With full support from the Ministry of Tourism and the Apsara Authority, Heritage Watch has declared the year 2007 ‘Heritage Friendly.’ The aim is to bring together locally based private, public and non-governmental sectors in a nationwide collaboration to promote responsible tourism, while encouraging businesses to promote the arts, culture, heritage and development projects in Cambodia. Each sector both fulfills and benefits from the campaign.
The campaign can be seen as an interdependent relationship between Heritage Watch, local businesses and tourists.
Heritage Watch certifies businesses as heritage friendly if they meet certain criteria. Heritage Watch then distributes guidelines on how to be a heritage friendly tourist to travel agencies, which then communicate these messages to their clients. The travel agencies also promote heritage friendly businesses as well as NGOs in the fields of arts, culture, preservation and archaeology.
Through this networking, Heritage Watch encourages tourists to prolong their visits to the Kingdom with exploration of less-traditional tourism pathways such as village tours, arts festivals and expositions, architecture tours, gala dinners, golf tournaments, seminars and expert-speaker tours.
Traveling full circle
As a tourist, being heritage friendly is as simple as being a good citizen. Tourists are encouraged to be respectful of the religious origins of the temples, to not touch the carvings or purchase ancient artifacts. Environmental friendliness is also encouraged: keep heritage sites clean, conserve water (the survival of the temple structures is dependent on a certain level of water in the ground), and use clean-energy transport near the temples when possible.
The final guideline is the link between tourists and businesses: patronize heritage friendly businesses.
The FCC applied for and received heritage-friendly status from Heritage Watch in January 2007.
The FCC contributes to Cambodian arts and culture through programming art exhibits, theatre and music performances, and media and communication-themed presentations.
The buildings of the FCC Phnom Penh, FCC Angkor, and Pacharan, a sister company, have all been sensitively restored according to their classical or modern designs remaining from the early to mid 20th century. By preserving the tangible architectural sites the FCC has also contributed to reviving the intangible heritage of cultural liveliness and elegance that defined 1960s Cambodia, when Phnom Penh was known as the “Pearl of Asia.”

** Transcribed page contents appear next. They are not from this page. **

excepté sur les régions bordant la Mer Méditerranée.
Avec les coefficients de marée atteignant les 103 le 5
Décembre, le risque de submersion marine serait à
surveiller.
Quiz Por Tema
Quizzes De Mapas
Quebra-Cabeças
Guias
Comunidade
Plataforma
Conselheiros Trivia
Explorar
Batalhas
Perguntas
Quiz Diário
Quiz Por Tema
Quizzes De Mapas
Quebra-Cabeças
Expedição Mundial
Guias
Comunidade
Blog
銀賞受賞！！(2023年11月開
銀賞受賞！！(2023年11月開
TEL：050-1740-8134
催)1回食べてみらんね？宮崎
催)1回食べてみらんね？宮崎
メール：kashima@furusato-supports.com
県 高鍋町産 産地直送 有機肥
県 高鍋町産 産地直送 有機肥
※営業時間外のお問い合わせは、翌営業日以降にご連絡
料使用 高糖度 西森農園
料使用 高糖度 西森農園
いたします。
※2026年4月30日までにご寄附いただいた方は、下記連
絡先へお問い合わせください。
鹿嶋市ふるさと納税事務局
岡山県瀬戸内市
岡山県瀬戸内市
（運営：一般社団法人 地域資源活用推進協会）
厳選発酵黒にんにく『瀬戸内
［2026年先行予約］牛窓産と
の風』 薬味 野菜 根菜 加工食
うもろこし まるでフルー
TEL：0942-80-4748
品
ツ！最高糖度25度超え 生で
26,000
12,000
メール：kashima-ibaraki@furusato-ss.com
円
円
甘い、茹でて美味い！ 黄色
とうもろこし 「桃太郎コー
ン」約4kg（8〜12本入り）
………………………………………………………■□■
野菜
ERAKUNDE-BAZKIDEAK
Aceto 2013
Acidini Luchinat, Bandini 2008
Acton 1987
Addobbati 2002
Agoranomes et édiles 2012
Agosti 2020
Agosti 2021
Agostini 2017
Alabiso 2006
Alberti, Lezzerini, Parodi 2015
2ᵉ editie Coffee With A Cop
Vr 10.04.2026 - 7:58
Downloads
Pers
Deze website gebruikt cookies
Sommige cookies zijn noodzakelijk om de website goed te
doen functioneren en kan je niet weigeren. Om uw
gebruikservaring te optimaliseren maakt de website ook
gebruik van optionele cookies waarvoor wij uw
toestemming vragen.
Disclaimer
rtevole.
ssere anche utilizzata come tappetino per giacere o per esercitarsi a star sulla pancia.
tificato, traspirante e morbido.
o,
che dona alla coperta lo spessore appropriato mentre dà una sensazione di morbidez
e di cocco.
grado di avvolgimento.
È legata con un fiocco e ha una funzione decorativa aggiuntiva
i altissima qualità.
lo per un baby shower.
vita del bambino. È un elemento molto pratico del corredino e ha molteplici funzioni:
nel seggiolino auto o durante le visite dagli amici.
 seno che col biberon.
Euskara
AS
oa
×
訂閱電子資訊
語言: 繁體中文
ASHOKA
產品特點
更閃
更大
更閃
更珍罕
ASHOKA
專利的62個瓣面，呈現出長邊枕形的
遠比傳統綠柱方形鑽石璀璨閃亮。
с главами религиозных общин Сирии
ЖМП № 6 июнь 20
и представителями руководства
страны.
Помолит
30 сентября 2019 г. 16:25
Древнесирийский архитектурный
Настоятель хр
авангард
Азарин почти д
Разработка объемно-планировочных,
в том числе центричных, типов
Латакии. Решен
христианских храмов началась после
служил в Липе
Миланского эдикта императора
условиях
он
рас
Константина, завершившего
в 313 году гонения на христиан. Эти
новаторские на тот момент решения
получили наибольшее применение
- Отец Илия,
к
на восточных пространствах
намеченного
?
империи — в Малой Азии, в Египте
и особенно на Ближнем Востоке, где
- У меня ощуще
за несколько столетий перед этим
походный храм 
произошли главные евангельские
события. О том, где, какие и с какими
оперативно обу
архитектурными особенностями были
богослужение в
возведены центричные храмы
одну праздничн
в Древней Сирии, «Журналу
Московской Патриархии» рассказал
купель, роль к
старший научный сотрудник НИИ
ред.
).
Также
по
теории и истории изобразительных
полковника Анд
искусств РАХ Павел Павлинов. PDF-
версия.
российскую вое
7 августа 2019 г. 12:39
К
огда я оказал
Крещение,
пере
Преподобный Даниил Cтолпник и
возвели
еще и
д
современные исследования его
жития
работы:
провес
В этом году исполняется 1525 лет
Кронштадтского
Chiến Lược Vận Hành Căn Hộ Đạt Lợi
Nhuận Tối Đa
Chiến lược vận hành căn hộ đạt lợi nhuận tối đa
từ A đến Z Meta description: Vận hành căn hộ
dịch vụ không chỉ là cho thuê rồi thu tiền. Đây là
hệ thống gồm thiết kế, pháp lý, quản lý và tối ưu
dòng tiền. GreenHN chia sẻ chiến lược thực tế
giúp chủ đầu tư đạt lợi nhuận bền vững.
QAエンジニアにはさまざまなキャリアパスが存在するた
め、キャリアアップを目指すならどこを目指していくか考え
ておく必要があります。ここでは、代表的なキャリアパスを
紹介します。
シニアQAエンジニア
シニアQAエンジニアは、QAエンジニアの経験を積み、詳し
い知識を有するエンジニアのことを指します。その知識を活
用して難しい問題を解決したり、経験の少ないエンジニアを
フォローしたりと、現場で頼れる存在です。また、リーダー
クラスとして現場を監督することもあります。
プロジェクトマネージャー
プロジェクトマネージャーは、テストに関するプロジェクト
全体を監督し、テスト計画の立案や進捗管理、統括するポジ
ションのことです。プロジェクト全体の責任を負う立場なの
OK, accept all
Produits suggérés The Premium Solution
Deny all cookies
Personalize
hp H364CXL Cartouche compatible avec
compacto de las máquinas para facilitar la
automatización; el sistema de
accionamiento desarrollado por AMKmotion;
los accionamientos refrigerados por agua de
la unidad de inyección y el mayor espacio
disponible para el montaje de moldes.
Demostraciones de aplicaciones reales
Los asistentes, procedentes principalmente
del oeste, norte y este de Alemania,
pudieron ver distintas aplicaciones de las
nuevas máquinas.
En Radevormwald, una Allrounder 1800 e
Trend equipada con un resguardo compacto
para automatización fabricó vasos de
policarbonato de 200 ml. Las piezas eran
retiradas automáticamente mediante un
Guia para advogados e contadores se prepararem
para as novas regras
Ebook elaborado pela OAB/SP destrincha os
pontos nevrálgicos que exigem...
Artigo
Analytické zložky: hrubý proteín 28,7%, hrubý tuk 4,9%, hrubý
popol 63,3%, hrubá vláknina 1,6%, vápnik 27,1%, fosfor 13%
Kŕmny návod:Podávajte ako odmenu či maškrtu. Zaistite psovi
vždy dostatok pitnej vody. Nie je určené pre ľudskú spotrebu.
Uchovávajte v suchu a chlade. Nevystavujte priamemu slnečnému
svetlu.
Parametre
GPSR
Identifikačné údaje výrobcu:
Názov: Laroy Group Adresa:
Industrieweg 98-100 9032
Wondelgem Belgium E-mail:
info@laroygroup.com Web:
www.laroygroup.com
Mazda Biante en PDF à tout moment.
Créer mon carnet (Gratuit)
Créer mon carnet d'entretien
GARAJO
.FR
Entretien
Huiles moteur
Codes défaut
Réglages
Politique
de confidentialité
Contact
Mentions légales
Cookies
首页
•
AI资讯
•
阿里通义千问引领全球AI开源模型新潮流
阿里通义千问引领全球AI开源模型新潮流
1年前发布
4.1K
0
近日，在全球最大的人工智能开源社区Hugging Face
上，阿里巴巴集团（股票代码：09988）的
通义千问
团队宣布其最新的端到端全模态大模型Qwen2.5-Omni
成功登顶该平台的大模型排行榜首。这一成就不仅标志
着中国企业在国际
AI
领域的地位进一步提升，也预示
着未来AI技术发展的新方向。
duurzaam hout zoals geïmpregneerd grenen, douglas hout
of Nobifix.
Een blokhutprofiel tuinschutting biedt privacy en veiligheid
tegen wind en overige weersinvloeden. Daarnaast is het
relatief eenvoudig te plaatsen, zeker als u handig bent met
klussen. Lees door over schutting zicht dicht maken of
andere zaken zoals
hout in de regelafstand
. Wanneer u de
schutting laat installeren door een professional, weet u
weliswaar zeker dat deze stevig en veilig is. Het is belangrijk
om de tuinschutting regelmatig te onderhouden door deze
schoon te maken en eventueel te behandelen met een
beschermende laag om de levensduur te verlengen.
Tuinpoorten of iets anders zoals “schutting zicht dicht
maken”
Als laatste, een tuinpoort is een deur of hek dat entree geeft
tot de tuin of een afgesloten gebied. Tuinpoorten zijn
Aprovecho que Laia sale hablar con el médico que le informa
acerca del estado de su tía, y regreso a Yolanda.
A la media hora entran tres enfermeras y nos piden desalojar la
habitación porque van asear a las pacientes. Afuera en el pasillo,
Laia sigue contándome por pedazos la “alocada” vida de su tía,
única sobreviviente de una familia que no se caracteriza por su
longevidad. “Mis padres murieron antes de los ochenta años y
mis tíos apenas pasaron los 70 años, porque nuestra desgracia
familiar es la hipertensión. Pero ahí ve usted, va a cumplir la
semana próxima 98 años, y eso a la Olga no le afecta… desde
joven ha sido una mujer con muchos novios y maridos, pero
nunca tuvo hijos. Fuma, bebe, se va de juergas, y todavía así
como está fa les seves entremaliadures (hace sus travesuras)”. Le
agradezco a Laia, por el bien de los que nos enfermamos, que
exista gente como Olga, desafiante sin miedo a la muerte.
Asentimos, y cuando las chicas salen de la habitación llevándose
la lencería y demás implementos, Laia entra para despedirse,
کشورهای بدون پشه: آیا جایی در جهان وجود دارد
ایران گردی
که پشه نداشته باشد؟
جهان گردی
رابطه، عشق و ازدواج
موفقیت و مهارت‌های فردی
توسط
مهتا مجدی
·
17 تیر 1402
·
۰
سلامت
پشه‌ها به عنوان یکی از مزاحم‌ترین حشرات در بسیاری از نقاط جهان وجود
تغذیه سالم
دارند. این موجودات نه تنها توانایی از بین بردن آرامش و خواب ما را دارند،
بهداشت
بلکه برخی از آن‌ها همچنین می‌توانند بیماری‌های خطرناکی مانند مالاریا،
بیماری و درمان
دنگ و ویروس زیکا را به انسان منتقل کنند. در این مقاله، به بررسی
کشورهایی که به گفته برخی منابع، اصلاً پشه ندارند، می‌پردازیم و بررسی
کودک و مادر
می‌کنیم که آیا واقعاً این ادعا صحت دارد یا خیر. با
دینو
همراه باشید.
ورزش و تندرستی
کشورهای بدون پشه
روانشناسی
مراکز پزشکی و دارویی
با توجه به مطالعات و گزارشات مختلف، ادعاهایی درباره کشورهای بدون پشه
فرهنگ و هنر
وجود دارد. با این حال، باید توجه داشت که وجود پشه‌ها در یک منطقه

To compliment and enrich the Heritage Friendly Tourism campaign, the web site www.heritagewatch.org and a free quarterly magazine, TouchStone, will promote the campaign’s aims while making accessible information and news on heritage research and development in Cambodia. Finally, by establishing the Heritage Watch Trust, the campaign will also support small NGOs and non-profit organizations in need.